In a property functional language, tail call elimination guarantees stack frame reuse, so this essentially maps to the same structure as a for or while loop in, say, C.

If you're going to use something like this approach in Ruby or JavaScript, where you loop over a list with a function, you need to make sure that tail call elimination is available. If it isn't, you're going to take a performance hit as you recurse. And you can do this in Ruby or Javascript—you simply move the basis step to the top of the induction step definition.

Constant Assignment

This is very difficult to get used to in functional languages. Maintaining volatile state is pretty tough if the values you use to contain that state can't change, after all. So how do you work around this?

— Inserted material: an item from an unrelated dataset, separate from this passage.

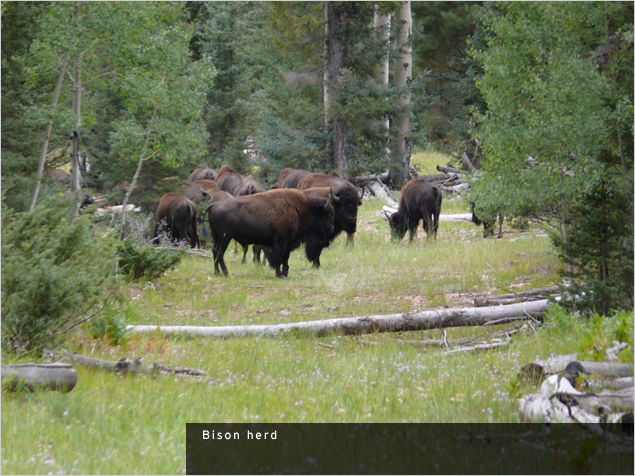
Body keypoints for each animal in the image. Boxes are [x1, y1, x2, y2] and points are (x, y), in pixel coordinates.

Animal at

Well, remember, assigned variables are only constant in the current scope. So how do you get around this? You keep the scope small, and bind the needed variables at function invocation. You can't write code that changes state during, say, a sequence of loops. So instead, write code that binds state at function invocation, and recurse. This way, you can maintain changing state, and do so in a way that makes it more difficult to mistakenly assign incorrect values to state variables.

And don't use global variables. Tough to get those to fall out of scope.

That's two of the key differences you'll see in true functional languages, rather than languages that have bolted on functional programming capabilities. Functional programming techniques can give you a new level of reuse, and make programs more clear, but at a potential cost in non-optimized environments.